Recursion & Tree

• Binary tree 往往是最常见的，和recursion结合最紧密的面试题目类型
  • 树本身就是Recursive的结构！
  • 每层的node具备的性质，传递的值和下一层的性质往往一致。比较容易定义recursive rule
  • Base case(generally):null pointer under the leaf node, Base case usually refers to the null childNode below leaf.

从下往上反值

• Way of thinking (相当于后序遍历 - int ,bool,etc.)
  • 1.What do you expect from your lchild/rhild? (usually it is the return type of the recursion type)
  • 2.What do you want to do in the current layer?
  • 3.What do you want to report to your parent?(same as Q1 == Q3)
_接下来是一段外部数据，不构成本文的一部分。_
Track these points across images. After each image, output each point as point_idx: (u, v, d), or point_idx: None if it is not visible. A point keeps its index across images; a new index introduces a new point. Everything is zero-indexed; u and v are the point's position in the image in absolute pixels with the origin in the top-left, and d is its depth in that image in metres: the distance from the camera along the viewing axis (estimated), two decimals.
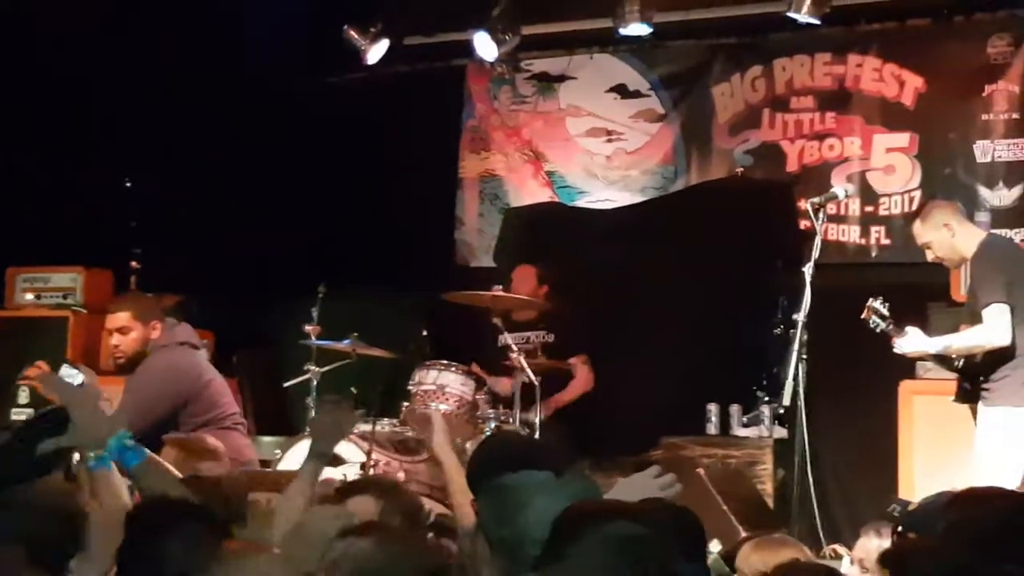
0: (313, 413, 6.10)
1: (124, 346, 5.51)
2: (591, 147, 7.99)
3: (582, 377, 6.98)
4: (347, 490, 3.37)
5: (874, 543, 3.78)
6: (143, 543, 2.62)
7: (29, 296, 7.01)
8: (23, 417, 5.28)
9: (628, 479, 3.10)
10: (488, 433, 6.27)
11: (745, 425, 6.73)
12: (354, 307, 6.81)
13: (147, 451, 3.20)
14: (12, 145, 6.86)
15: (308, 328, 6.55)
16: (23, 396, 5.37)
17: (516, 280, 7.02)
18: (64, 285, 6.98)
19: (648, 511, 2.67)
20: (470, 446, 6.17)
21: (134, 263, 6.85)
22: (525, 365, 6.42)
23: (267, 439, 6.42)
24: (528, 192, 8.14)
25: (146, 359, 5.42)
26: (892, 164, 7.24)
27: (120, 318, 5.55)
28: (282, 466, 5.90)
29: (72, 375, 4.04)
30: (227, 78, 7.28)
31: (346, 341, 6.49)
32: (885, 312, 5.30)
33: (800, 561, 3.10)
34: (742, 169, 7.57)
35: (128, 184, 7.16)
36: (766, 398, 6.63)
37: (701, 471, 5.90)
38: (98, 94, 7.08)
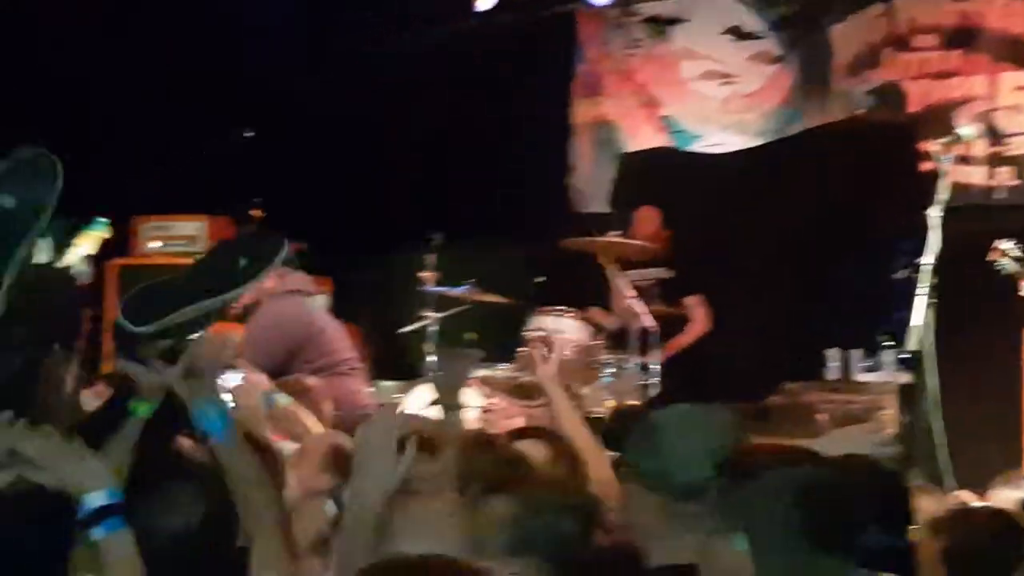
0: (434, 363, 6.22)
1: None
2: (706, 90, 7.88)
3: (699, 319, 6.93)
4: (519, 434, 3.52)
5: (1011, 493, 3.71)
6: None
7: (155, 244, 7.21)
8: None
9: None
10: (604, 378, 6.31)
11: (867, 370, 6.62)
12: (471, 255, 6.85)
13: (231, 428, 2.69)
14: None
15: (425, 275, 6.62)
16: None
17: (639, 222, 6.98)
18: (188, 233, 7.15)
19: (846, 465, 2.63)
20: (587, 391, 6.24)
21: (256, 211, 6.97)
22: (642, 309, 6.41)
23: (387, 383, 6.52)
24: (642, 137, 8.07)
25: (258, 309, 5.50)
26: (1021, 103, 7.02)
27: None
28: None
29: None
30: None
31: (463, 287, 6.56)
32: (1017, 253, 5.17)
33: (975, 506, 3.05)
34: (862, 111, 7.41)
35: (250, 134, 7.26)
36: (889, 343, 6.50)
37: (824, 416, 5.85)
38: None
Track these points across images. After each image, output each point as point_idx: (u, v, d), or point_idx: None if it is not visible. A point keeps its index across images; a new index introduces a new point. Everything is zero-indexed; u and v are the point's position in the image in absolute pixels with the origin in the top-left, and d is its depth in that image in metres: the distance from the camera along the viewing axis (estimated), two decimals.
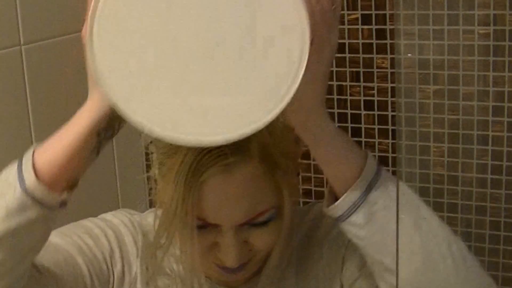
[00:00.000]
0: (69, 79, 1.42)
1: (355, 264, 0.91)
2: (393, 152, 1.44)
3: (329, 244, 0.93)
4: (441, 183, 1.35)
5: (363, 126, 1.42)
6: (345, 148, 0.79)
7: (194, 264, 0.87)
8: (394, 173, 1.44)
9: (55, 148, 0.77)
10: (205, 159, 0.81)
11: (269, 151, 0.83)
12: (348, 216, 0.78)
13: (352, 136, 1.42)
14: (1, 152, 1.28)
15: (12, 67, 1.29)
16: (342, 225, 0.80)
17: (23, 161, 0.77)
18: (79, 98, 1.59)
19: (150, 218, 0.95)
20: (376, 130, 1.44)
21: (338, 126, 1.16)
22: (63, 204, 0.78)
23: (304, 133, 0.78)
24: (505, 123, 1.30)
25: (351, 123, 1.43)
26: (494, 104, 1.30)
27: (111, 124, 0.78)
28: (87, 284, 0.88)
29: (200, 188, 0.82)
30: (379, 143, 1.45)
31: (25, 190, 0.75)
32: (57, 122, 1.51)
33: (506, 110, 1.29)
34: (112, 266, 0.92)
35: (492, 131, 1.31)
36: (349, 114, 1.43)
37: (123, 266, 0.92)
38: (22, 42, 1.30)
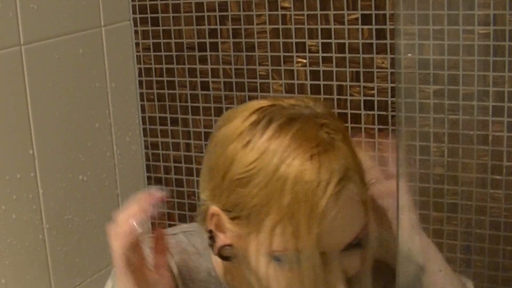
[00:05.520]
0: (69, 79, 1.42)
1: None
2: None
3: None
4: (441, 183, 1.35)
5: (363, 126, 1.42)
6: None
7: None
8: None
9: None
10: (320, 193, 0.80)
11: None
12: None
13: (352, 136, 1.42)
14: (1, 152, 1.28)
15: (12, 67, 1.29)
16: None
17: None
18: (79, 98, 1.59)
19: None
20: (376, 130, 1.44)
21: None
22: None
23: None
24: (505, 123, 1.30)
25: (351, 123, 1.43)
26: (494, 104, 1.29)
27: None
28: None
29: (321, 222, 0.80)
30: (379, 143, 1.45)
31: None
32: (57, 122, 1.51)
33: (506, 110, 1.29)
34: None
35: (492, 131, 1.31)
36: (349, 114, 1.43)
37: None
38: (22, 42, 1.30)
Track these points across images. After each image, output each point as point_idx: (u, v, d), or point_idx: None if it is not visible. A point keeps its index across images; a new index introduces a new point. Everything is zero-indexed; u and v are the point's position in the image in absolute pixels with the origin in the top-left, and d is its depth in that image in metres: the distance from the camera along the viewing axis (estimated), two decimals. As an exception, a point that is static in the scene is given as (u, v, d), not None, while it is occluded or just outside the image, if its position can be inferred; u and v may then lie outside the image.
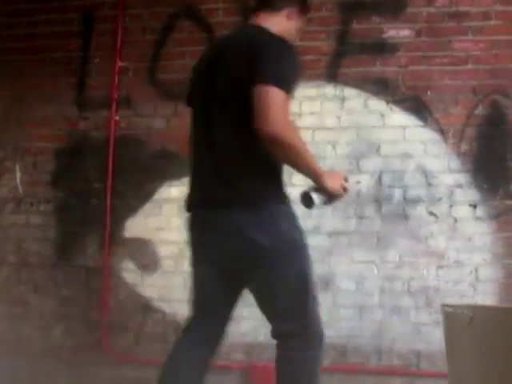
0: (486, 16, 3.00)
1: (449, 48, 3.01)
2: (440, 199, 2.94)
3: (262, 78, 1.83)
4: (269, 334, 2.69)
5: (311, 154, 2.01)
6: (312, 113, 3.10)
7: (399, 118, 3.02)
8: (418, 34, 3.05)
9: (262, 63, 1.86)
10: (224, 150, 1.99)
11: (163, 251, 3.17)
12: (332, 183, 2.04)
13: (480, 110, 2.96)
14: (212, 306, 2.17)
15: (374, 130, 3.03)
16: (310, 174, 2.04)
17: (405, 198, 2.97)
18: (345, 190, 2.06)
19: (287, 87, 1.86)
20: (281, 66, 1.88)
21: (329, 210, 3.02)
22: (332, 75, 3.10)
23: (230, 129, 1.98)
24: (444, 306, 1.78)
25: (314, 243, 3.00)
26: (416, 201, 2.96)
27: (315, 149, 3.06)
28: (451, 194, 2.94)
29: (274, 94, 1.81)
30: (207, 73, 2.08)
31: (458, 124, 2.97)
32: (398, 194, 2.98)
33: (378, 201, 2.99)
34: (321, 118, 3.09)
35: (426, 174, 2.97)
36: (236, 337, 3.02)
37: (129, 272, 3.19)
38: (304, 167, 2.02)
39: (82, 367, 3.15)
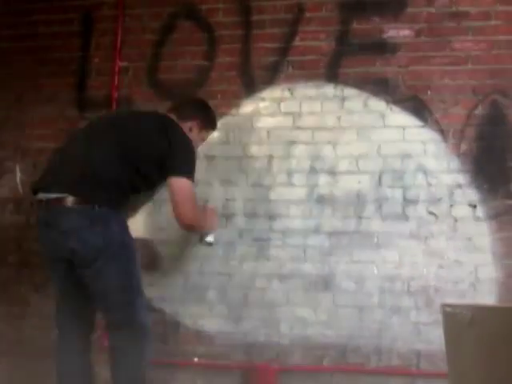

104. Maximum Depth of Binary Tree

• 1 Child: 问左右两个孩子要一个值
• 2 Current: 当前层拿到左右孩子的值可以做些处理
• 3 Parent: 向父节点返回的值和child要的值要一样就接上了！！

# Time : O(n), Space : O(n)
# Post Order
class Solution(object):
    def maxDepth(self, root):
        if not root:
            return 0
        left = self.maxDepth(root.left)
        right = self.maxDepth(root.right)
        return max(left,right) + 1

111. Minimum Depth of Binary Tree

每个节点的状态可以划分为：

• 叶子节点 - lchild is None, rchild is None
• 有两个孩子 - lchild is not None, rchild is not None
• 有一个孩子 - not left child OR not right child

class Solution(object):
    def minDepth(self, root):
        if not root:
            return 0
        if not root.left or not root.right:
            return self.minDepth(root.left) + self.minDepth(root.right) + 1
        return min(self.minDepth(root.left), self.minDepth(root.right)) + 1

* 从下往上反值 - 统计tree里每个node的左子树有多少个node？
* 从下往上返值 - Find the node with **max difference** in the total number of descendents in its left subtree and right subtree

110. Balanced Binary Tree

A binary tree in which the depth of the two subtrees of every node never differ by more than 1.

# Time : O(nlogn), Space : O(n)
class Solution(object):
    def height(self, root):
        if not root:
            return 0
        return max(self.height(root.left), self.height(root.right)) + 1

    def isBalanced(self, root):
        if not root:
            return True
        left = self.height(root.left)
        right = self.height(root.right)
        if abs(left-right) > 1:
            return False
        return self.isBalanced(root.left) and self.isBalanced(root.right)

# Time : O(n), Space : O(n)
class Solution(object):
    def isBalanced(self, root):
        return self.dfs(root) != -1

    def dfs(self, root):
        if not root:
            return 0
        left = self.dfs(root.left)
        if left == -1:  return -1

        right = self.dfs(root.right)
        if right == -1: return -1

        if abs(left - right) > 1:
            return -1
        return max(left, right) + 1

101. Symmetric Tree

• 判断空间复杂度的时候一定要注意树不一定是balanced的！！！

# Time : O(n), Space : O(n)
class Solution(object):
    def isSymmetric(self, root):
        return self.isMirror(root, root)
    def isMirror(self, root1, root2):
        if not root1 and not root2:
            return True
        elif not root1 or not root2:
            return False
        else:
            return ( root1.val == root2.val
                and self.isMirror(root1.left, root2.right)
                and self.isMirror(root1.right, root2.left))

226. Invert Binary Tree

class Solution(object):
    def invertTree(self, root):
        if not root:
            return None
        root.left, root.right = self.invertTree(root.right), self.invertTree(root.left)
        return root

Google: 90% of our engineers use the software you wrote (Homebrew), but you can’t invert a binary tree on a whiteboard so f* off.